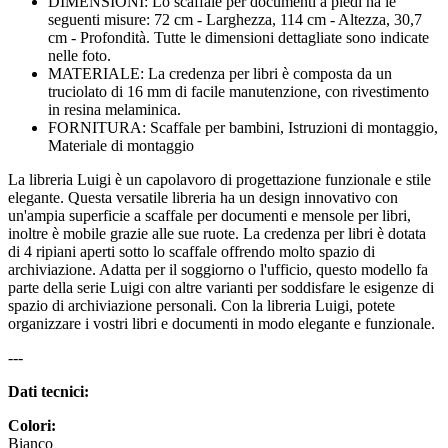
DIMENSIONI: Lo scaffale per documenti a piedi ha le
seguenti misure: 72 cm - Larghezza, 114 cm - Altezza, 30,7
cm - Profondità. Tutte le dimensioni dettagliate sono indicate
nelle foto.
MATERIALE: La credenza per libri è composta da un
truciolato di 16 mm di facile manutenzione, con rivestimento
in resina melaminica.
FORNITURA: Scaffale per bambini, Istruzioni di montaggio,
Materiale di montaggio
La libreria Luigi è un capolavoro di progettazione funzionale e stile
elegante. Questa versatile libreria ha un design innovativo con
un'ampia superficie a scaffale per documenti e mensole per libri,
inoltre è mobile grazie alle sue ruote. La credenza per libri è dotata
di 4 ripiani aperti sotto lo scaffale offrendo molto spazio di
archiviazione. Adatta per il soggiorno o l'ufficio, questo modello fa
parte della serie Luigi con altre varianti per soddisfare le esigenze di
spazio di archiviazione personali. Con la libreria Luigi, potete
organizzare i vostri libri e documenti in modo elegante e funzionale.
---
Dati tecnici:
Colori:
Bianco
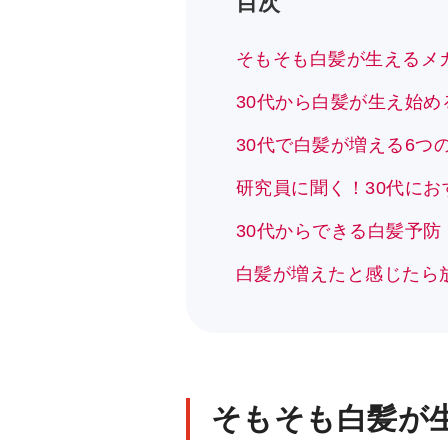
目次
そもそも白髪が生えるメ
30代から白髪が生え始
30代で白髪が増える6つ
研究員に聞く！30代に
30代からできる白髪予
白髪が増えたと感じたら
そもそも白髪が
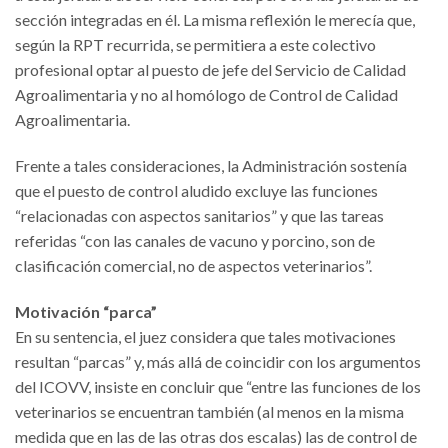
sección integradas en él. La misma reflexión le merecía que,
según la RPT recurrida, se permitiera a este colectivo
profesional optar al puesto de jefe del Servicio de Calidad
Agroalimentaria y no al homólogo de Control de Calidad
Agroalimentaria.
Frente a tales consideraciones, la Administración sostenía
que el puesto de control aludido excluye las funciones
“relacionadas con aspectos sanitarios” y que las tareas
referidas “con las canales de vacuno y porcino, son de
clasificación comercial, no de aspectos veterinarios”.
Motivación “parca”
En su sentencia, el juez considera que tales motivaciones
resultan “parcas” y, más allá de coincidir con los argumentos
del ICOVV, insiste en concluir que “entre las funciones de los
veterinarios se encuentran también (al menos en la misma
medida que en las de las otras dos escalas) las de control de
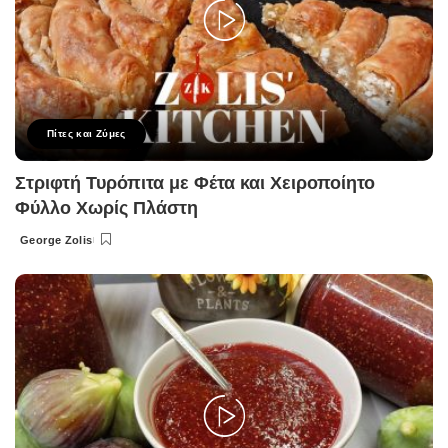
Πίτες και Ζύμες
Στριφτή Τυρόπιτα με Φέτα και Χειροποίητο
Φύλλο Χωρίς Πλάστη
George Zolis
Posted
by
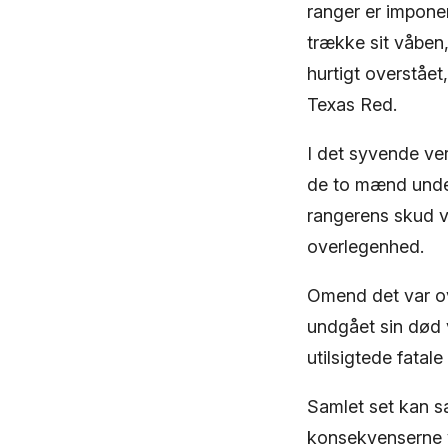
ranger er impone
trække sit våben,
hurtigt overstået
Texas Red.
I det syvende ve
de to mænd under
rangerens skud 
overlegenhed.
Omend det var ov
undgået sin død 
utilsigtede fatale
Samlet set kan s
konsekvenserne ve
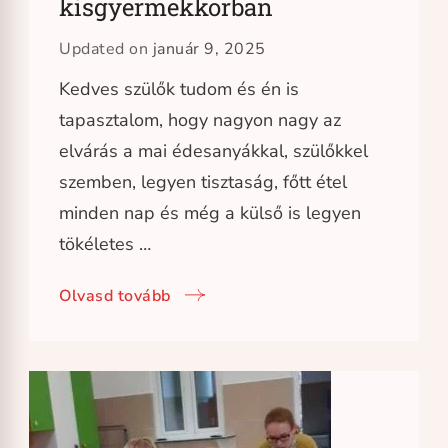
kisgyermekkorban
Updated on
január 9, 2025
Kedves szülők tudom és én is
tapasztalom, hogy nagyon nagy az
elvárás a mai édesanyákkal, szülőkkel
szemben, legyen tisztaság, főtt étel
minden nap és még a külső is legyen
tökéletes …
Olvasd tovább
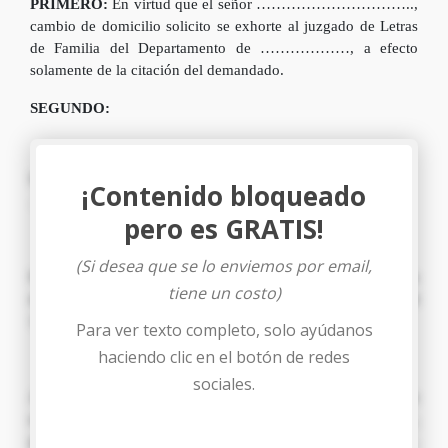
PRIMERO:
En virtud que el señor …………………………..,
cambio de domicilio solicito se exhorte al juzgado de Letras
de Familia del Departamento de ………………, a efecto
solamente de la citación del demandado.
SEGUNDO:
Siendo su actual domicilio el siguiente: ………………..,
¡Contenido bloqueado
…………………
pero es GRATIS!
FUNDAMENTACION JURIDICA
(Si desea que se lo enviemos por email,
Fundamento Legal el Artículo número 80 de la Constitución
tiene un costo)
de la República, Código procesal Civil, Articulo 13 numeral
1.
Para ver texto completo, solo ayúdanos
haciendo clic en el botón de redes
PETICION
sociales.
Al Señor Juez respetuosamente
PIDO:
librar el presente
exhorto al juzgado Familia del Departamento de ………….,
para que se proceda a citar al Señor ………………………….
====================
### WHAT IS BEING ASKED
Everything in the entries above must be output again exactly, except the pictures.

### ANSWER TO THIS PROBLEM
DIMENSIONI: Lo scaffale per documenti a piedi ha le
seguenti misure: 72 cm - Larghezza, 114 cm - Altezza, 30,7
cm - Profondità. Tutte le dimensioni dettagliate sono indicate
nelle foto.
MATERIALE: La credenza per libri è composta da un
truciolato di 16 mm di facile manutenzione, con rivestimento
in resina melaminica.
FORNITURA: Scaffale per bambini, Istruzioni di montaggio,
Materiale di montaggio
La libreria Luigi è un capolavoro di progettazione funzionale e stile
elegante. Questa versatile libreria ha un design innovativo con
un'ampia superficie a scaffale per documenti e mensole per libri,
inoltre è mobile grazie alle sue ruote. La credenza per libri è dotata
di 4 ripiani aperti sotto lo scaffale offrendo molto spazio di
archiviazione. Adatta per il soggiorno o l'ufficio, questo modello fa
parte della serie Luigi con altre varianti per soddisfare le esigenze di
spazio di archiviazione personali. Con la libreria Luigi, potete
organizzare i vostri libri e documenti in modo elegante e funzionale.
---
Dati tecnici:
Colori:
Bianco
目次
そもそも白髪が生えるメ
30代から白髪が生え始
30代で白髪が増える6つ
研究員に聞く！30代に
30代からできる白髪予
白髪が増えたと感じたら
そもそも白髪が
sección integradas en él. La misma reflexión le merecía que,
según la RPT recurrida, se permitiera a este colectivo
profesional optar al puesto de jefe del Servicio de Calidad
Agroalimentaria y no al homólogo de Control de Calidad
Agroalimentaria.
Frente a tales consideraciones, la Administración sostenía
que el puesto de control aludido excluye las funciones
“relacionadas con aspectos sanitarios” y que las tareas
referidas “con las canales de vacuno y porcino, son de
clasificación comercial, no de aspectos veterinarios”.
Motivación “parca”
En su sentencia, el juez considera que tales motivaciones
resultan “parcas” y, más allá de coincidir con los argumentos
del ICOVV, insiste en concluir que “entre las funciones de los
veterinarios se encuentran también (al menos en la misma
medida que en las de las otras dos escalas) las de control de
Πίτες και Ζύμες
Στριφτή Τυρόπιτα με Φέτα και Χειροποίητο
Φύλλο Χωρίς Πλάστη
George Zolis
Posted
by
ranger er impone
trække sit våben,
hurtigt overstået
Texas Red.
I det syvende ve
de to mænd under
rangerens skud 
overlegenhed.
Omend det var ov
undgået sin død 
utilsigtede fatale
Samlet set kan s
konsekvenserne ve
kisgyermekkorban
Updated on
január 9, 2025
Kedves szülők tudom és én is
tapasztalom, hogy nagyon nagy az
elvárás a mai édesanyákkal, szülőkkel
szemben, legyen tisztaság, főtt étel
minden nap és még a külső is legyen
tökéletes …
Olvasd tovább
PRIMERO:
En virtud que el señor …………………………..,
cambio de domicilio solicito se exhorte al juzgado de Letras
de Familia del Departamento de ………………, a efecto
solamente de la citación del demandado.
SEGUNDO:
Siendo su actual domicilio el siguiente: ………………..,
¡Contenido bloqueado
…………………
pero es GRATIS!
FUNDAMENTACION JURIDICA
(Si desea que se lo enviemos por email,
Fundamento Legal el Artículo número 80 de la Constitución
tiene un costo)
de la República, Código procesal Civil, Articulo 13 numeral
1.
Para ver texto completo, solo ayúdanos
haciendo clic en el botón de redes
PETICION
sociales.
Al Señor Juez respetuosamente
PIDO:
librar el presente
exhorto al juzgado Familia del Departamento de ………….,
para que se proceda a citar al Señor ………………………….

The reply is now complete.